Either shape preserves backward compatibility with the Docker / Jetson scripts (they pass `--evidence-out` explicitly).
## Why not fix in this cycle
Per `coderule.mdc` § Scope discipline: "Unrelated issues elsewhere: do not silently fix them as part of this task. Either note them to the user at end of turn and ASK before expanding scope, or record in `_docs/_process_leftovers/` for later handling." Cycle 3 was pre-flight / route-driven seeding work; the EVIDENCE_OUT default has no relationship to that scope.

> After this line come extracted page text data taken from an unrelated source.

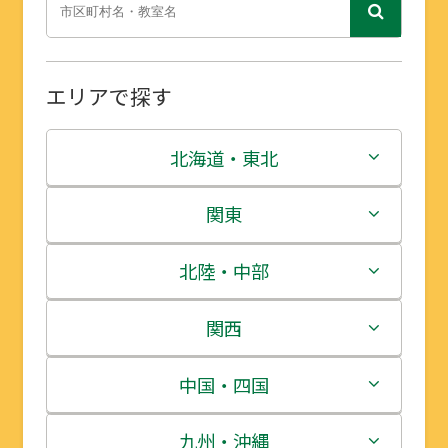
エリアで探す
北海道・東北
北海道
関東
青森県
茨城県
北陸・中部
岩手県
栃木県
新潟県
関西
宮城県
群馬県
富山県
三重県
中国・四国
秋田県
埼玉県
石川県
滋賀県
鳥取県
九州・沖縄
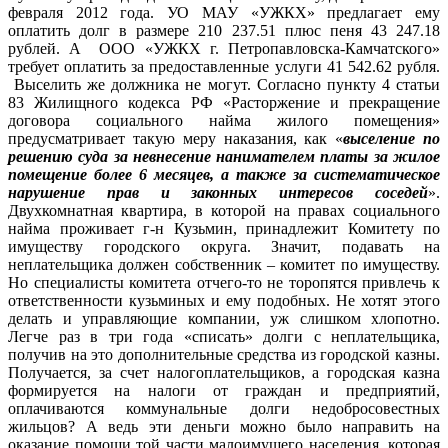
февраля 2012 года. УО МАУ «УЖКХ» предлагает ему
оплатить долг в размере 210 237.51 плюс пеня 43 247.18
рублей. А ООО «УЖКХ г. Петропавловска-Камчатского»
требует оплатить за предоставленные услуги 41 542.62 рубля.
Выселить же должника не могут. Согласно пункту 4 статьи
83 Жилищного кодекса РФ «Расторжение и прекращение
договора социального найма жилого помещения»
предусматривает такую меру наказания, как «
выселение по
решению суда за невнесение нанимателем платы за жилое
помещение более 6 месяцев, а также за систематическое
нарушение прав и законных интересов соседей
».
Двухкомнатная квартира, в которой на правах социального
найма проживает г-н Кузьмин, принадлежит Комитету по
имуществу городского округа. Значит, подавать на
неплательщика должен собственник – комитет по имуществу.
Но специалисты комитета отчего-то не торопятся привлечь к
ответственности кузьминых и ему подобных. Не хотят этого
делать и управляющие компании, уж слишком хлопотно.
Легче раз в три года «списать» долги с неплательщика,
получив на это дополнительные средства из городской казны.
Получается, за счет налогоплательщиков, а городская казна
формируется на налоги от граждан и предприятий,
оплачиваются коммунальные долги недобросовестных
жильцов? А ведь эти деньги можно было направить на
оказание помощи той части малоимущего населения, которая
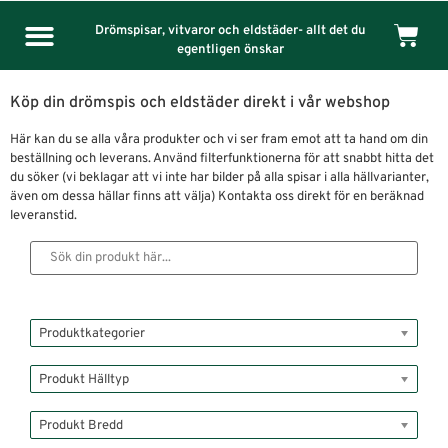
Drömspisar, vitvaror och eldstäder- allt det du
egentligen önskar
Köp din drömspis och eldstäder direkt i vår webshop
Här kan du se alla våra produkter och vi ser fram emot att ta hand om din
beställning och leverans. Använd filterfunktionerna för att snabbt hitta det
du söker (vi beklagar att vi inte har bilder på alla spisar i alla hällvarianter,
även om dessa hällar finns att välja) Kontakta oss direkt för en beräknad
leveranstid.
Produktkategorier
Produkt Hälltyp
Produkt Bredd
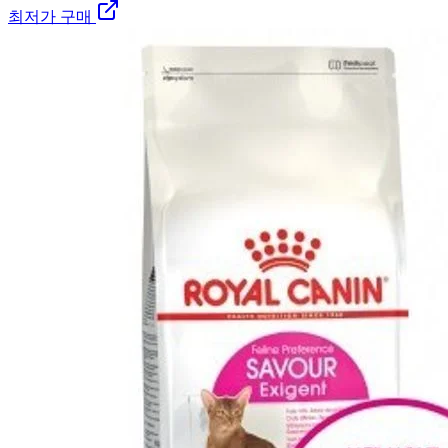
최저가 구매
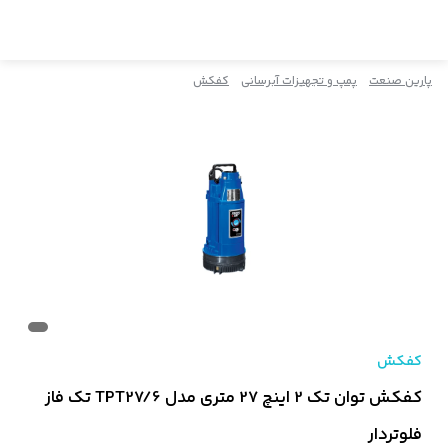
پارین صنعت
پمپ و تجهیزات آبرسانی
کفکش
کفکش
کفکش توان تک 2 اینچ 27 متری مدل TPT27/6 تک فاز
فلوتردار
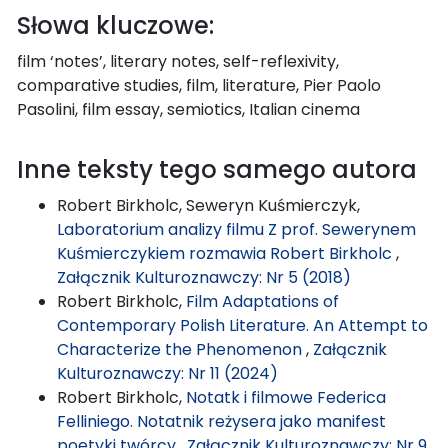
Słowa kluczowe:
film ‘notes’, literary notes, self-reflexivity,
comparative studies, film, literature, Pier Paolo
Pasolini, film essay, semiotics, Italian cinema
Inne teksty tego samego autora
Robert Birkholc, Seweryn Kuśmierczyk,
Laboratorium analizy filmu Z prof. Sewerynem
Kuśmierczykiem rozmawia Robert Birkholc
,
Załącznik Kulturoznawczy: Nr 5 (2018)
Robert Birkholc,
Film Adaptations of
Contemporary Polish Literature. An Attempt to
Characterize the Phenomenon
,
Załącznik
Kulturoznawczy: Nr 11 (2024)
Robert Birkholc,
Notatk i filmowe Federica
Felliniego. Notatnik reżysera jako manifest
poetyki twórcy
,
Załącznik Kulturoznawczy: Nr 9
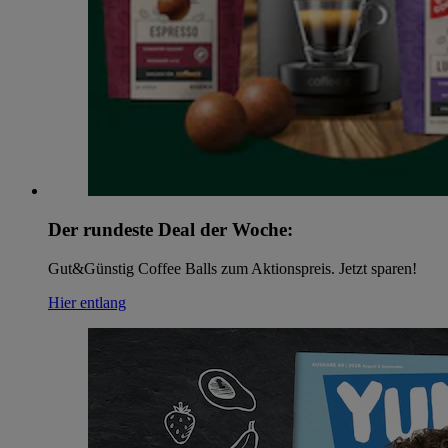
Der rundeste Deal der Woche:
Gut&Günstig Coffee Balls zum Aktionspreis. Jetzt sparen!
Hier entlang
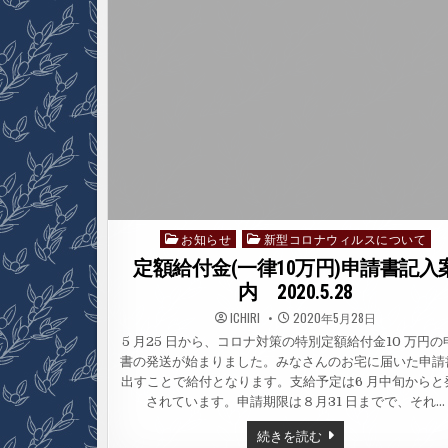
ナ
災
害
を
の
り
こ
え
よ
う
お知らせ
新型コロナウィルスについて
Posted
in
定額給付金(一律10万円)申請書記入
内 2020.5.28
ICHIRI
2020年5月28日
5 月25 日から、コロナ対策の特別定額給付金10 万円の
書の発送が始まりました。みなさんのお宅に届いた申請
出すことで給付となります。支給予定は6 月中旬からと
されています。申請期限は８月31 日までで、それ…
定
続きを読む
額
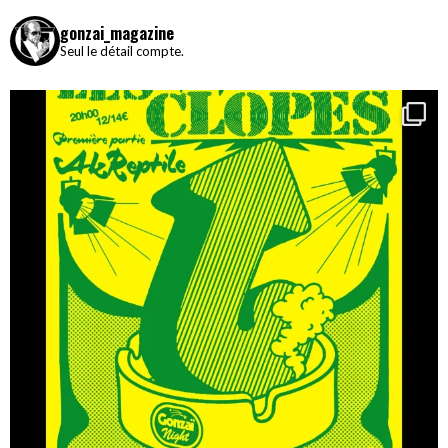
gonzai_magazine
Seul le détail compte.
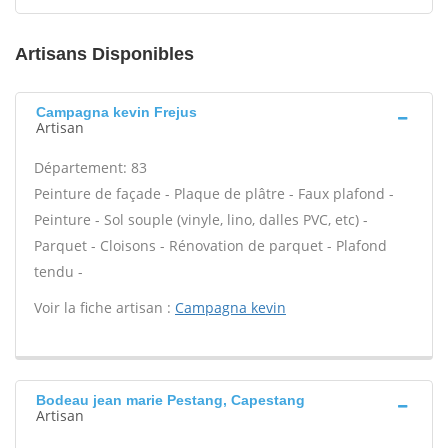
Artisans Disponibles
Campagna kevin Frejus
Artisan
Département: 83
Peinture de façade - Plaque de plâtre - Faux plafond -
Peinture - Sol souple (vinyle, lino, dalles PVC, etc) -
Parquet - Cloisons - Rénovation de parquet - Plafond
tendu -
Voir la fiche artisan :
Campagna kevin
Bodeau jean marie Pestang, Capestang
Artisan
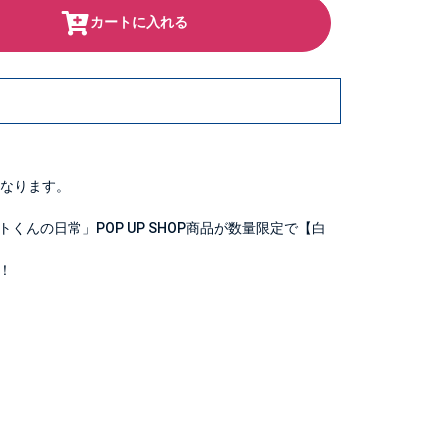
カートに入れる
なります。
くんの日常」POP UP SHOP商品が数量限定で【白
！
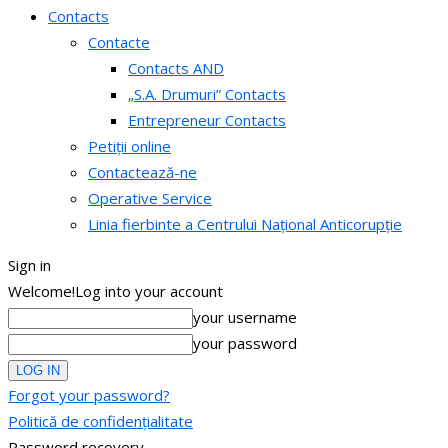
Contacts
Contacte
Contacts AND
„S.A. Drumuri” Contacts
Entrepreneur Contacts
Petiții online
Contactează-ne
Operative Service
Linia fierbinte a Centrului Național Anticorupție
Sign in
Welcome!
Log into your account
your username
your password
Forgot your password?
Politică de confidențialitate
Password recovery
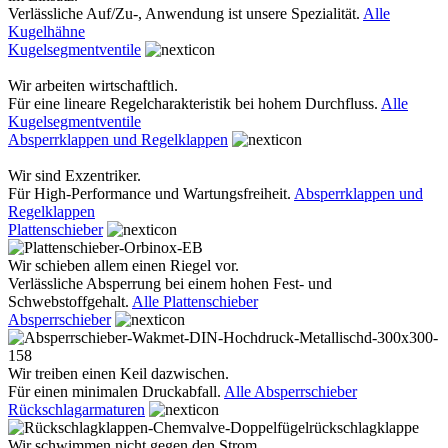
Verlässliche Auf/Zu-, Anwendung ist unsere Spezialität.
Alle
Kugelhähne
Kugelsegmentventile
Wir arbeiten wirtschaftlich.
Für eine lineare Regelcharakteristik bei hohem Durchfluss.
Alle
Kugelsegmentventile
Absperrklappen und Regelklappen
Wir sind Exzentriker.
Für High-Performance und Wartungsfreiheit.
Absperrklappen und
Regelklappen
Plattenschieber
Wir schieben allem einen Riegel vor.
Verlässliche Absperrung bei einem hohen Fest- und
Schwebstoffgehalt.
Alle Plattenschieber
Absperrschieber
Wir treiben einen Keil dazwischen.
Für einen minimalen Druckabfall.
Alle Absperrschieber
Rückschlagarmaturen
Wir schwimmen nicht gegen den Strom.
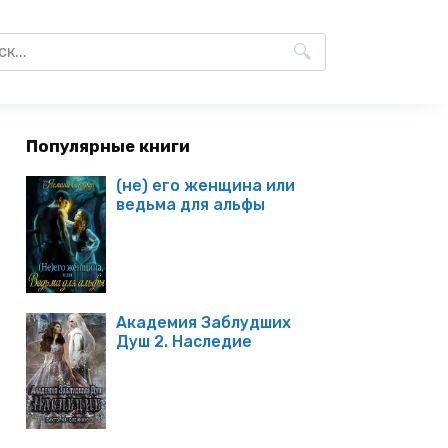
Популярные книги
(не) его женщина или
ведьма для альфы
Академия Заблудших
Душ 2. Наследие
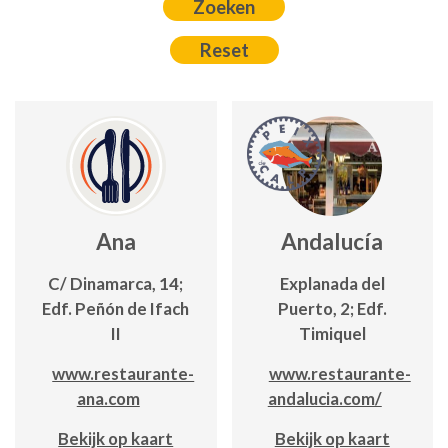
Ana
Andalucía
C/ Dinamarca, 14;
Explanada del
Edf. Peñón de Ifach
Puerto, 2; Edf.
II
Timiquel
www.restaurante-
www.restaurante-
ana.com
andalucia.com/
Bekijk op kaart
Bekijk op kaart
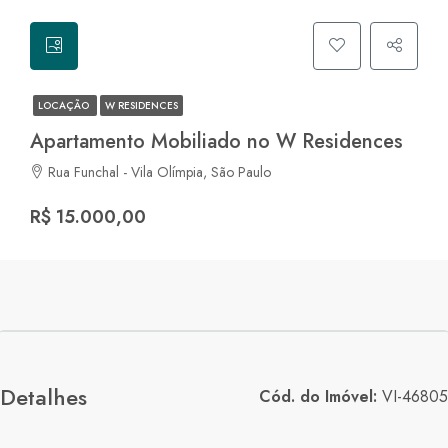
LOCAÇÃO
W RESIDENCES
Apartamento Mobiliado no W Residences
Rua Funchal - Vila Olímpia, São Paulo
R$ 15.000,00
Detalhes
Cód. do Imóvel:
VI-46805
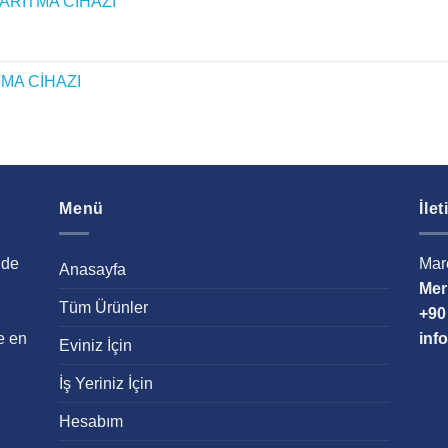
ARITMA CİHAZI
MA CİHAZI
Menü
İle
nde
Mar
Anasayfa
Mer
Tüm Ürünler
+90
e en
inf
Eviniz İçin
İş Yeriniz İçin
Hesabım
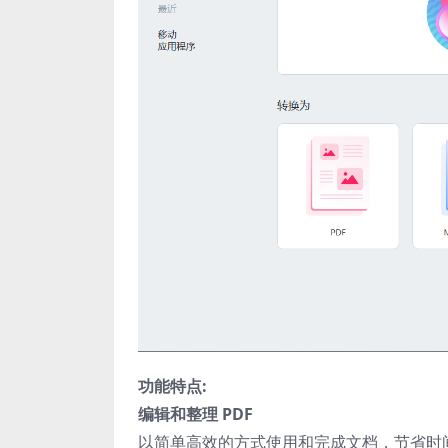
功能特点:
编辑和整理 PDF
以简单高效的方式使用和完成文档，节省时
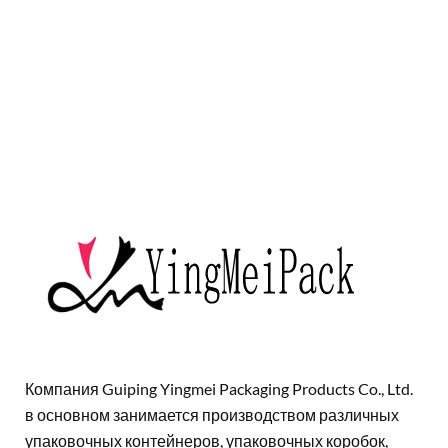
Компания Guiping Yingmei Packaging Products Co., Ltd.
в основном занимается производством различных
упаковочных контейнеров, упаковочных коробок,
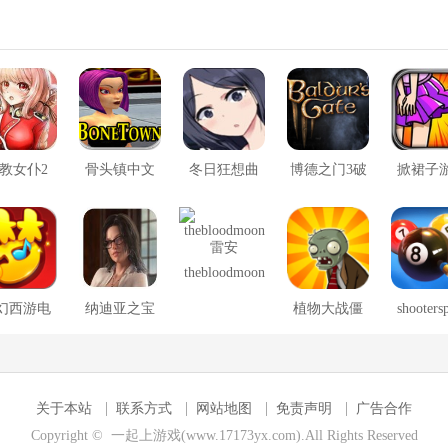
教女仆2
骨头镇中文
冬日狂想曲
博德之门3破
掀裙子
版
2.0完整汉化
解版
版
thebloodmoon
雷安
幻西游电
纳迪亚之宝
植物大战僵
shooters
脑版
尸冰火版
安卓版
关于本站
联系方式
网站地图
免责声明
广告合作
Copyright © 一起上游戏(www.17173yx.com).All Rights Reserved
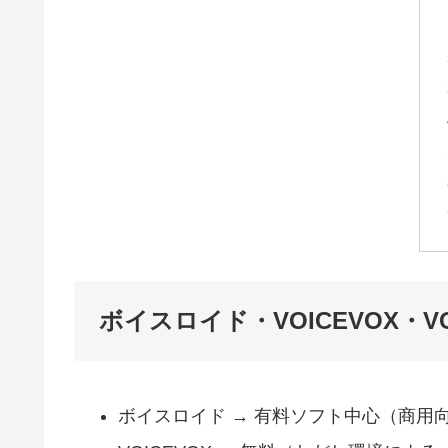
ボイスロイド・VOICEVOX・VO
ボイスロイド → 有料ソフト中心（商用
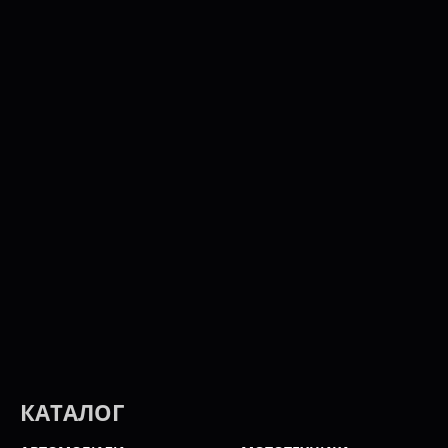
КАТАЛОГ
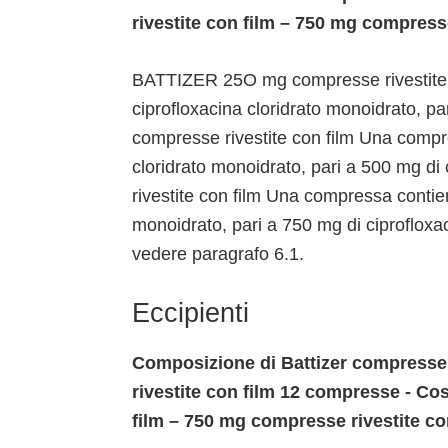
rivestite con film – 750 mg compress
BATTIZER 25O mg compresse rivestite 
ciprofloxacina cloridrato monoidrato, 
compresse rivestite con film Una compr
cloridrato monoidrato, pari a 500 mg 
rivestite con film Una compressa contie
monoidrato, pari a 750 mg di ciprofloxac
vedere paragrafo 6.1.
Eccipienti
Composizione di Battizer compresse 
rivestite con film 12 compresse - Co
film – 750 mg compresse rivestite c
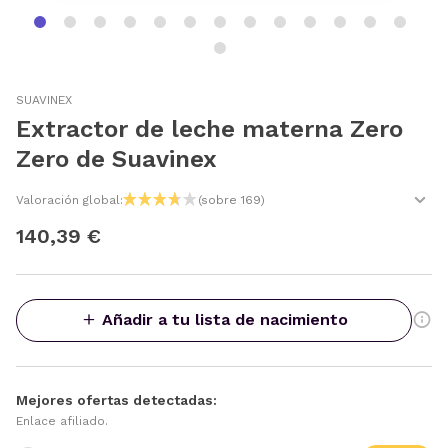
SUAVINEX
Extractor de leche materna Zero
Zero de Suavinex
Valoración global:
(sobre 169)
140,39 €
Añadir a tu lista de nacimiento
Mejores ofertas detectadas:
Enlace afiliado.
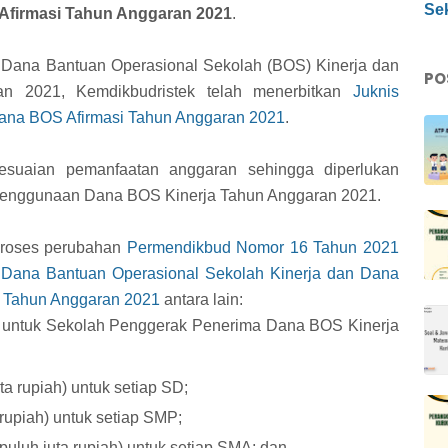
Sek
Afirmasi Tahun Anggaran 2021
.
 Dana Bantuan Operasional Sekolah (BOS) Kinerja dan
PO
n 2021, Kemdikbudristek telah menerbitkan
Juknis
ana BOS Afirmasi Tahun Anggaran 2021
.
esuaian pemanfaatan anggaran sehingga diperlukan
 penggunaan Dana BOS Kinerja Tahun Anggaran 2021.
proses perubahan
Permendikbud Nomor 16 Tahun 2021
n Dana Bantuan Operasional Sekolah Kinerja dan Dana
i Tahun Anggaran 2021
antara lain:
a untuk Sekolah Penggerak Penerima Dana BOS Kinerja
ta rupiah) untuk setiap SD;
rupiah) untuk setiap SMP;
puluh juta rupiah) untuk setiap SMA; dan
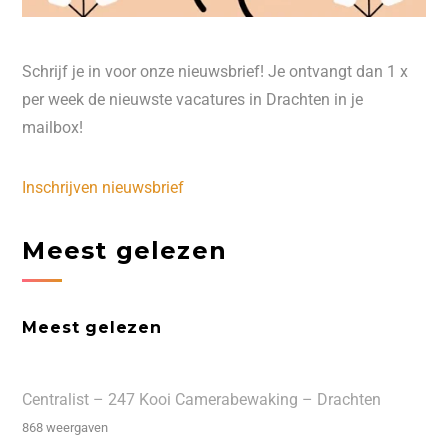
Schrijf je in voor onze nieuwsbrief! Je ontvangt dan 1 x
per week de nieuwste vacatures in Drachten in je
mailbox!
Inschrijven nieuwsbrief
Meest gelezen
Meest gelezen
Centralist – 247 Kooi Camerabewaking – Drachten
868 weergaven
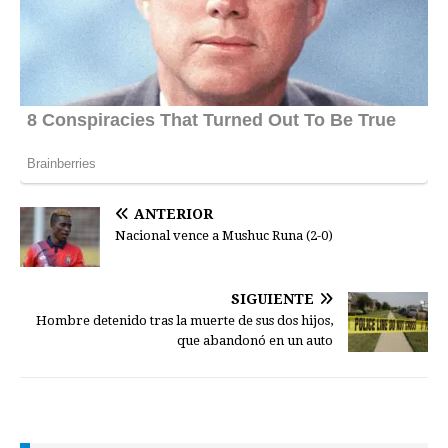
ANTERIOR
Nacional vence a Mushuc Runa (2-0)
SIGUIENTE
Hombre detenido tras la muerte de sus dos hijos,
que abandonó en un auto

Recording here for either:
- Next cycle's New Task step to pick up as a small (~1 pt) housekeeping ticket, OR
- A drive-by fix during the next test-infrastructure touch (e.g. when AZ-444 Tier-2 harness lands).
## Replay condition
This is a **code-fix leftover**, not a tracker-write leftover. There is nothing to "replay against the tracker". Resolution = land the conftest change above and verify a Tier-1 host run of `pytest e2e/tests/performance/` exits cleanly without `EVIDENCE_OUT` pre-set. Once that PR merges, delete this leftover.